On Tuesday, cold air approaching south of the Arctic froze the earth so much that one monitoring satellite mistook the earth for cloud tops, which are usually much colder than surface temperatures. This phenomenon was first pointed out by Washington Post meteorologist Matthew Capucci.
A similar effect was seen on February 10 in Canada, where it was featured on the local news channel WROC TV in Rochester, NY.
The satellite in question, called GOES-East, uses infrared sensors to measure the temperature at the top of the clouds and plot it. Clouds are usually colder than the surface of the earth. Satellite algorithms use this assumption to determine cloud cover from space even at night.
In Texas and on the plains, the extreme cold causes the earth temperature to range from zero to minus -10 [degrees Celsius]. " This is 32 to 14 degrees Fahrenheit.
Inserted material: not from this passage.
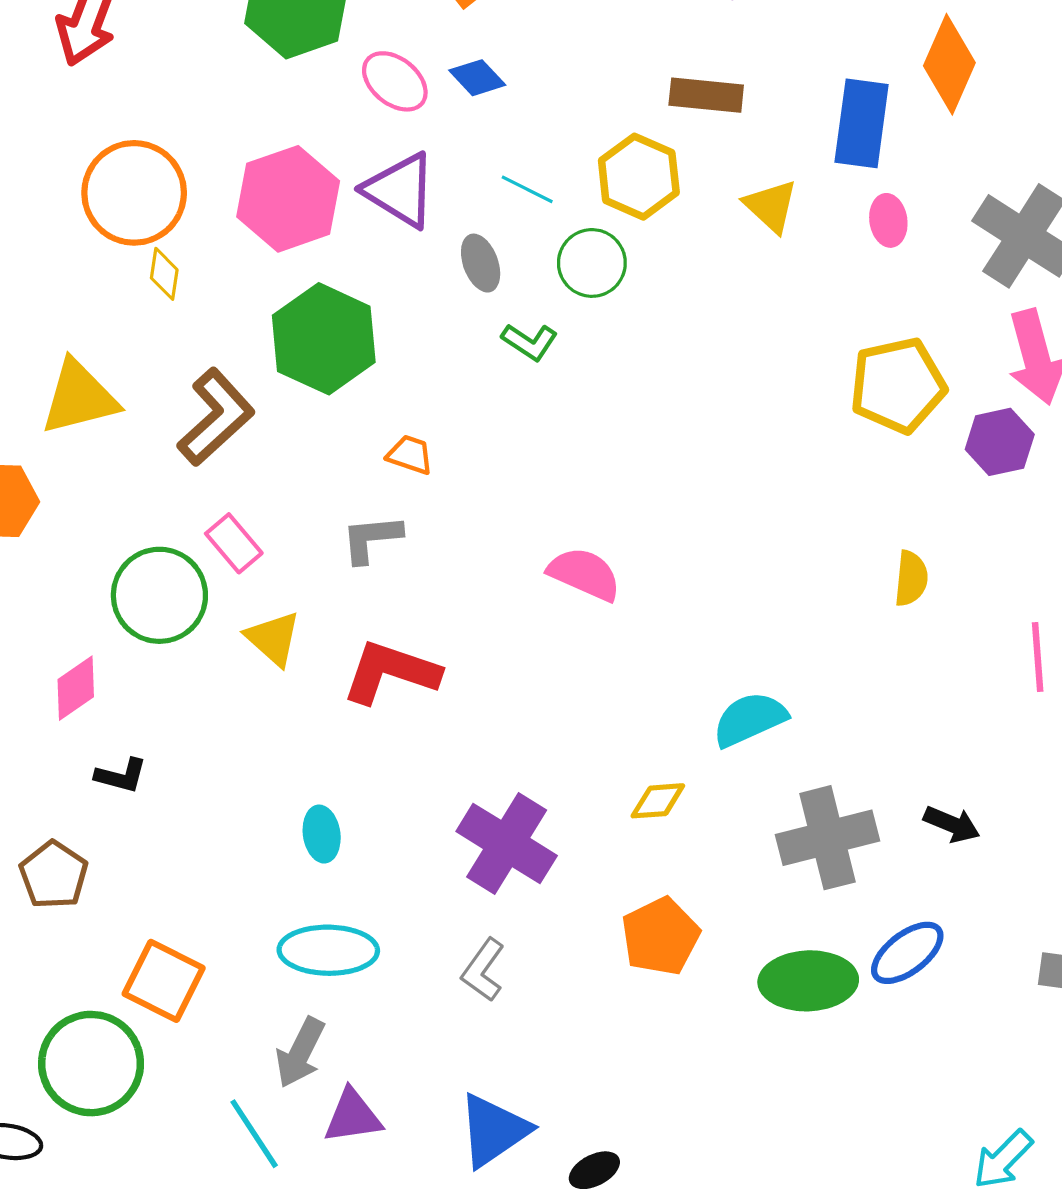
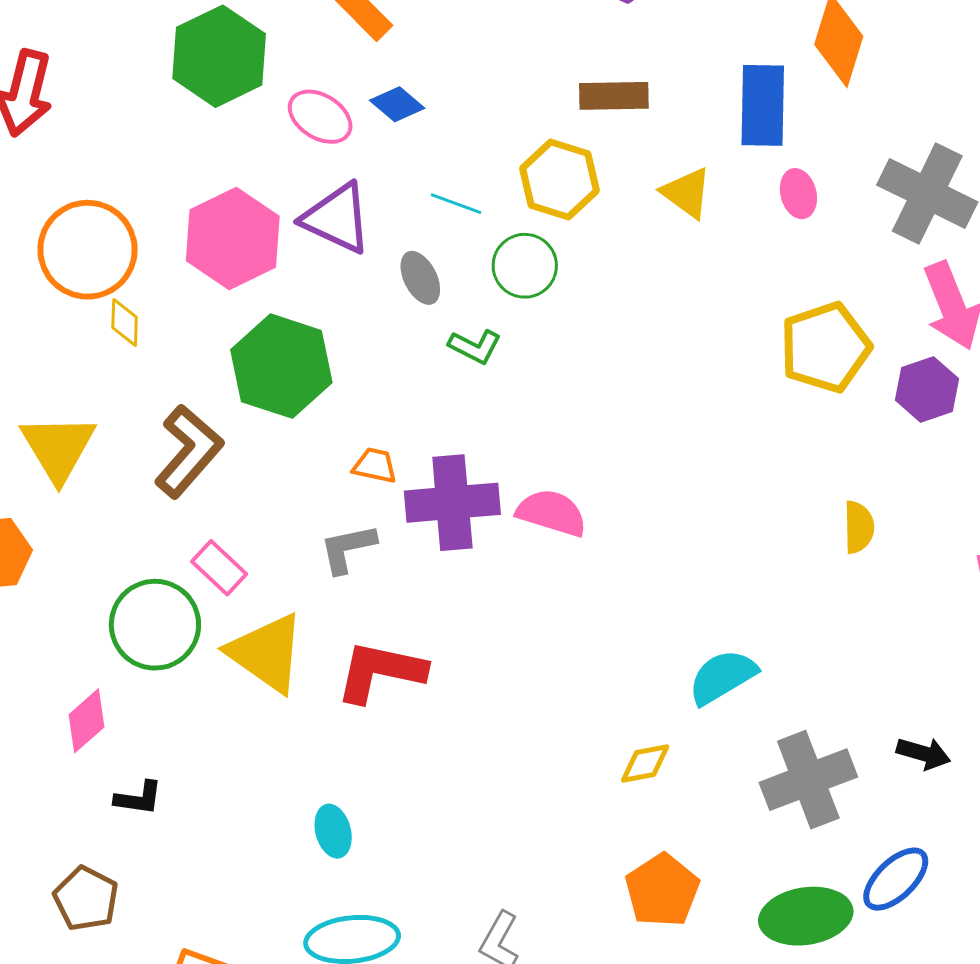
yellow triangle: (79, 397) -> (58, 448), turned -40
pink semicircle: (584, 574) -> (552, 513), moved
yellow triangle: (273, 639) -> (266, 653), size x1.5
purple cross: (507, 843) -> (452, 503), moved, turned -30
The average temperature in Texas over the past five years has been 48 degrees Fahrenheit, according to a soil temperature map.
Then the satellite's algorithm got confused and mistook the temperature of the earth for clouds, marking them with blue and magenta, the colors usually reserved for clouds.
A surge in electricity demand in Texas led to power outages, leaving more than 2.8 million people without electricity on Monday.
President Joe Biden declared a state of emergency in Texas on Sunday.
An energy emergency was declared and 14 US states faced severe power outages.
At least 30 deaths are associated with a cold snap.